Maese Dandolo estaba observando a Giovanni de Florencia tan intensamente que resultó evidente que estaba concibiendo una idea que no concordaba con las intenciones de su rival.
—Mucho temo que no puedan cumplirse los planes de mi buen amigo, que es más rápido en ver los encantos de un par de ojos extranjeros que el gran mérito de nuestros astilleros venecianos —dijo.
El perdedor alzó una aguda mirada.
—¿La desea mi feliz adversario para sí? —preguntó.

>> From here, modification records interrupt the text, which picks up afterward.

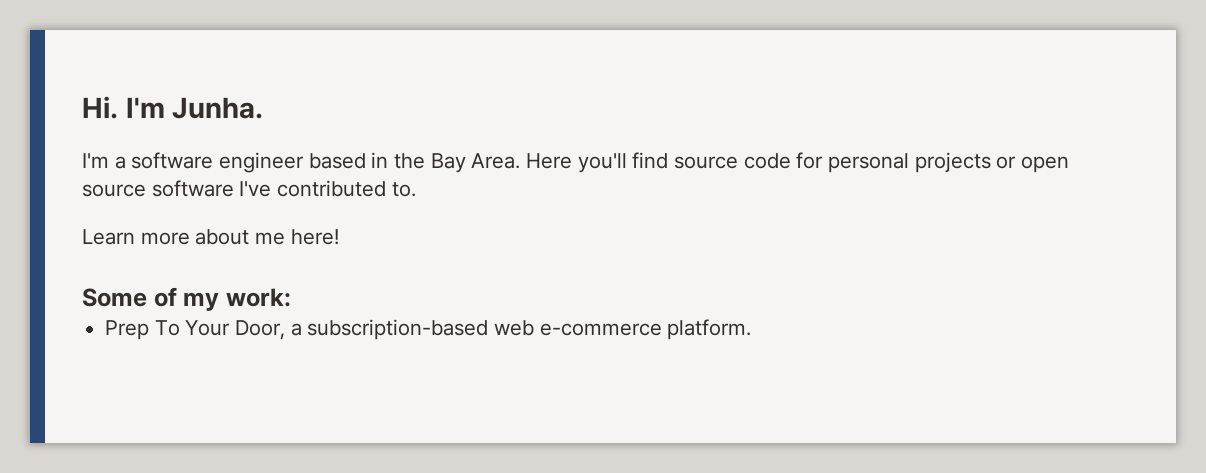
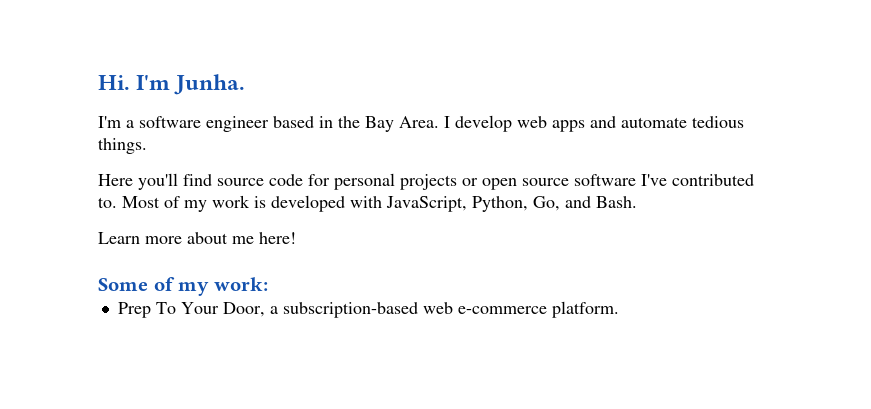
(521, 161) none -> [444,115,744,132] [98,138,147,154] I develop web apps and automate tedious things. //
(416, 189) none -> [122,195,637,212] Most of my work is developed with JavaScript, Python, Go, and Bash.

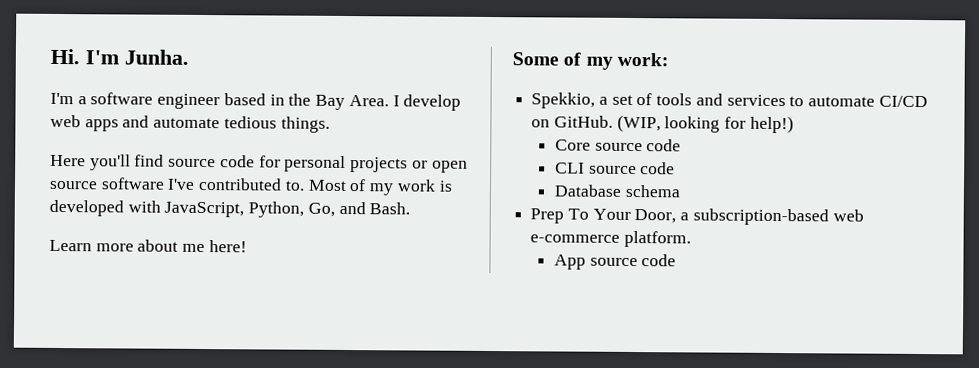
(268, 284) none -> [531,92,928,109] [531,114,794,134] [555,139,682,152] [555,162,676,175] [554,184,680,198] // Spekkio, a set of tools and services to automate CI/CD on GitHub. (WIP, looking for help!) // Core source code // CLI source code // Database schema
(619, 309) none -> [554,254,677,270] // App source code

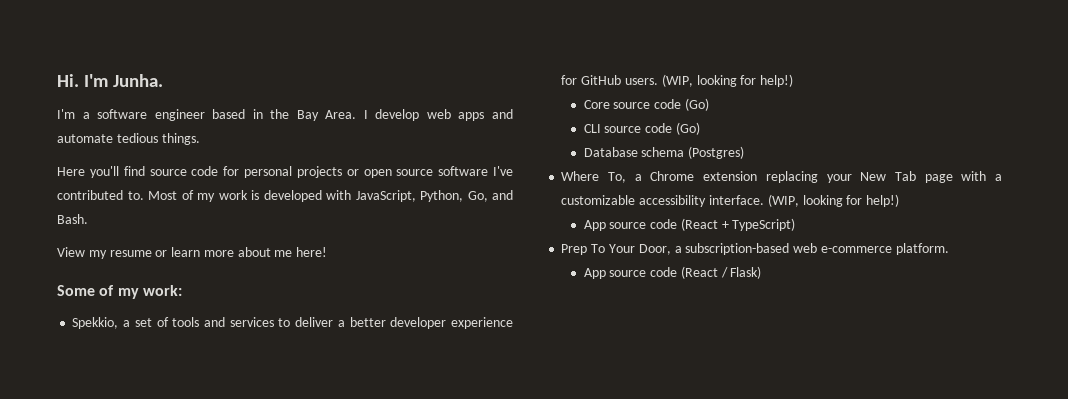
[49,239,92,252] Learn -> [57,247,201,259] View my resume or learn
[808,95,928,108] [531,115,613,128] automate CI/CD on GitHub. -> [295,317,513,329] [561,75,658,85] deliver a better developer experience for GitHub users.
(682, 145) none -> [684,98,709,111] (Go)
(676, 168) none -> [675,122,700,135] (Go)
(680, 191) none -> [688,146,745,159] [561,171,1002,183] [561,194,900,207] [583,218,796,231] (Postgres) // Where To, a Chrome extension replacing your New Tab page with a customizable accessibility interface. (WIP, looking for help!) // App source code (React + TypeScript)
(677, 260) none -> [680,266,762,279] (React / Flask)

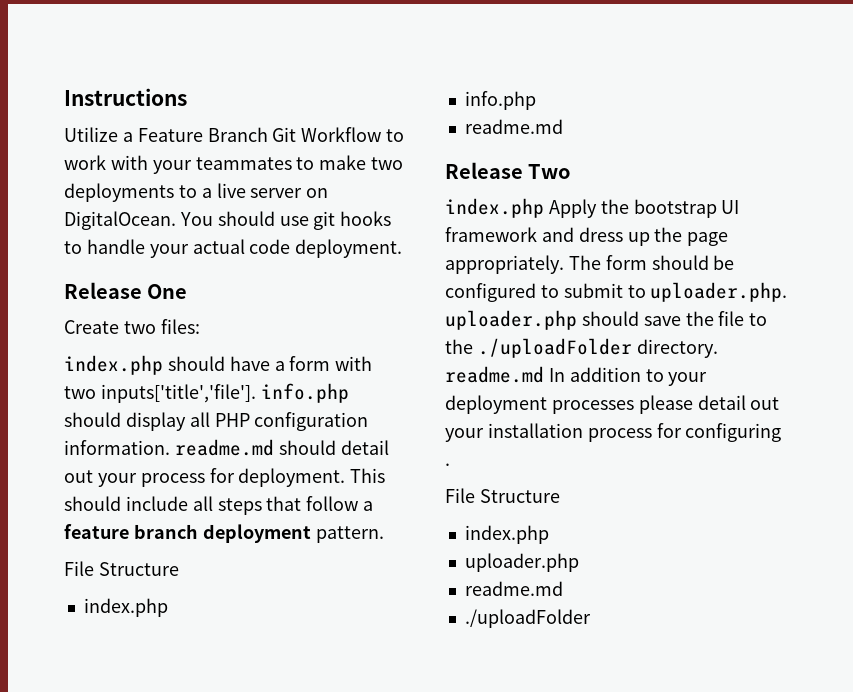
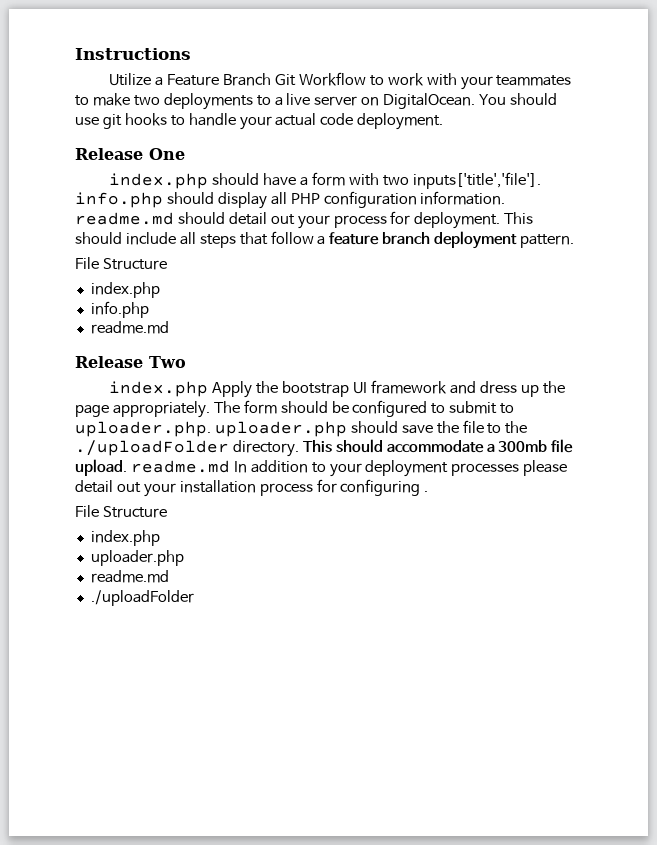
[64,319,200,334] // Create two files: -> (185, 154) none
(718, 348) none -> [302,439,574,453] [75,459,127,476] This should accommodate a 300mb file upload.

Maese Dandolo meneó la cabeza.
—No pienso en satisfacción personal alguna —dijo—, sino en la buena reputación de la flota mercante de Venecia. El buque botado hoy y construido en tiempo récord es la nave más hermosa salida de nuestro maravilloso Arsenal. Estoy seguro de que todos ustedes estarán de acuerdo en que debiéramos enviarlo en su primer viaje a Marsella bajo los más favorables auspicios. Y digo a todos ustedes, buenos amigos, que aquí se ha manifestado la mano del destino. ¿Qué mejor suerte podríamos brindar a nuestra gran birreme que la de llevar a esta señora como primera pasajera?
Miró a su alrededor y vió con gran satisfacción que todos los rostros, menos uno, acusaban gran satisfacción.
—Es más importante que esta viajera, que nos ha llegado por algo más que casualidad, le dé buena suerte a nuestra empresa que no que le sea concedida a Maese Giovanni de Florencia la satisfacción de un repentino deseo.